The ISP has forcibly shut down comments to this blog. I will expect this to be a very short-term measure, otherwise I’ll have to look for other hosting.

Update: despite being told they had done this, they now say they have not done this but will temporarily do so during attacks. So confusing! At least if you see things behaving weirdly here you’ll have some idea why…

Email is back

Appallingly, the ISP that hosts portigal.com pulled our plug around midnight last night when we exceeded our monthly bandwidth. I am spluttering with rage (really; I am wiping down the screen as I type) and frustration. There was no warning. Indeed, when I got a cryptic automatic warning a month ago and inquired about it, there was no help. I guess blog traffic is pushing me over the edge on bandwidth. That means some form of success, and paying the price for it.

I was able to pay more money and get back into my email, blog, website, etc. And now I’m having Stockholm syndrome. Well, no, but the incredible hassle of moving seems beyond my emotional and technological fortitude at this point – now that this is run with WordPress, I suspect that moving is even hairier than before.

Anyway, very little emailed appeared after this 11 hour absence, and at least one person is reporting a bounceback (that’s not what is supposed to happen, of course). Email is back, so if you sent something and it bounced, please resend.

Classy all the way here. Sheesh. Sorry for any inconvenience.

A test post

The new blog is here!

Not only a new blog, but now the entire site is in WordPress – this makes for some interesting things (like trying to have separate feeds for FreshMeat and this blog; or titling this page “All This ChittahChattah” while titling the rest of the site “Portigal Consulting”).

FreshMeat is definitely not working right now, but maybe within 24 hours we’ll have them all back up and sorted out (they are still up, under the old URLs, but whatever)

If you see other weirdness with the site, let me know

Business Code of Ethics

CoVisp‘s About Us page offers a (now offline) link to their Business Code of Ethics but the entire page is obviously copied-and-pasted from corporate text at XO.COM.

Welcome

While other companies are talking about making telecommunications simple, XO actually delivers simplicity without compromising the level of service that business customers expect. XO is able to cut through the clutter in the telecom space and offer businesses what they need: a reliable, end-to-end source for telecom services with a broad product suite backed by trustworthy, dependable customer service. XO offers new customers a no-risk satisfaction guarantee on standard products and services for the first three months after installation.

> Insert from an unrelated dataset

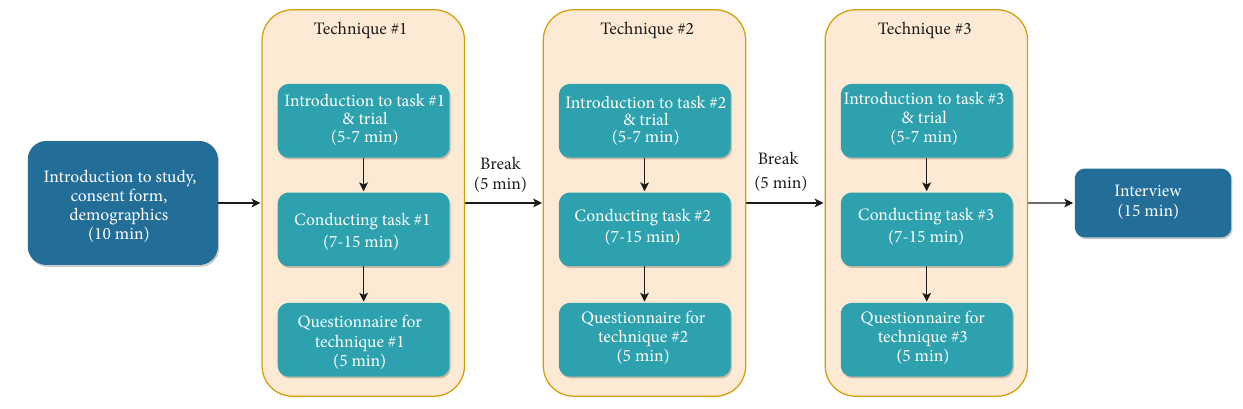
Figure 6: The procedure of the study. Table 1: Summary of the pair-wise comparisons from the Wilcoxon signed rank tests. GEQ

Everything You Want. Exactly What You Need.

Company Information
See why businesses just like yours have found a happy ending with the XO story.
* Proven Leadership and Innovation
* Network AssetsCustomer Centric
* Extensive Product Portfolio

Investors Center
View the latest financial information through a comprehensive listing of all XOÔø? Annual Reports, Quarterly Earnings Statements, and other pertinent financial news.

Business Code of Ethics
This document contains the XO Policy and Ethics for all XO employees, as required for posting by the SEC.

Careers
Interested in a career with a truly unique telecommunications company? Explore our career center for the latest job postings and company information. If you find the perfect listing, submit your resume online.

The COVISP Network
XO has a unique ability to serve customers from premise-to-premise over XO facilities, ultimately ensuring the highest levels of performance and reliability. See what makes our network unique.

Warning, live without warning

Today I received this email

To: steve_portigal@sbcglobal.net
From: steve_portigal@sbcglobal.net
Subject: Disk Usage Warning (critical)
Date: Sat, 19 Mar 2005 05:51:58 -0800

The account with the username ‘stevep’, is running out of disk space.
Please remove some files from this account, or ask the administrator to increase your disk quota.
You have currently used 90.85% of your disk space.

Talk about useless! It’s autogenerated from myself, to myself. It doesn’t make any reference to what organization, site, company, or anything, except for stevep – you can imagine that I’ve got many accounts using the name stevep. I eventually ran an nslookup on the IP address in the header (yeah, that’s what I did and for most people what I just wrote is complete nonsense) to see that it came from my ISP. But I have two domains registered with that ISP! They don’t tell me which one, they expect me to map the login to the domain? Even their support person couldn’t tell me what domain this account name referred to; he suggested I tell him all my domains and then he could tell me which one this was? I happen only to have two, but what if I had 30? Or 300? I’m sure that’s not unusual.

Very very crappy error messages, and of course, the usual technical-oriented support that doesn’t feel this is really a problem they need to address.